HK court rejects refugees' bid for right to work
The Hong Kong Court of Final Appeal is pictured in Hong Kong on March 25, 2013 - by Antony Dickson
The Court of Final Appeal unanimously rejected an appeal lodged by four refugees and torture claimants over their right to work, saying that there are no "constitutional rights" in local laws to grant them employment status.
The ruling upheld an earlier decision by a lower court in 2012. There is currently a ban on asylum seekers, torture claimants and refugees taking employment, unless they are granted a "discretionary permit" by immigration.
"Regrettably the court sweeps away fundamental rights and legal logic in the name of the vague concept of immigration control," a lawyer representing the protection claimants, Mark Daly, told AFP.
"It is reminiscent of the domestic helper case where the court again fails to take the opportunity to safeguard human dignity and protect the most vulnerable amongst us," he said, referring to an earlier court ruling which refused domestic workers the right of abode.
Charities warned the Court of Final Appeal's decision would damage Hong Kong's image.
“This judgement is extremely disappointing and is a setback to Hong Kong's reputation as a place where human rights are respected," Aleta Miller, executive director of Hong Kong Refugee Advice Centre, said in a statement.
Those who flee threats of torture and persecution in their homeland, may eye Hong Kong as a destination for its rule of law and prosperity, but for many who arrive living conditions are dire, rights groups have said.
"You have people staying here for five to 10 years with no legal status and no income whatsoever.

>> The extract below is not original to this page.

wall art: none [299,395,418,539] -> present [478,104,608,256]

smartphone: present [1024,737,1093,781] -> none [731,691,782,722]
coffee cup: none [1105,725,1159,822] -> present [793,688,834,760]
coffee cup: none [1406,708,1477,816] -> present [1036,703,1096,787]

They eat rotting food and are housed in places not fit for human inhabitation," Victoria Otero, an activist with the centre, told AFP.
She added that some may be pushed into working illegally or a life of crime.
Asylum seekers can wait for years in Hong Kong's much-criticised "dual track" system.
The issue of handling of refugees is a complicated one for the territory, where there are two main paths for application. One is overseen by the United Nations High Commissioner for Refugees (UNHCR), the other by the government.
The UN's 1951 Refugee Convention, of which mainland China is a signatory, has not been extended to Hong Kong, which says it therefore has no legal obligation to grant asylum to refugee cases. It refers these to the UNHCR, which then sends those cases elsewhere.
Those who are granted refugee status, are not allowed to work. Therefore, they have to rely on a government-backed allowance handed to them through local social workers.
The city's government has boosted the monthly rent allowance from HK$1,200 ($155) to HK$1,500, but activists groups said it is far from enough in a city known for its high rents and cost of living.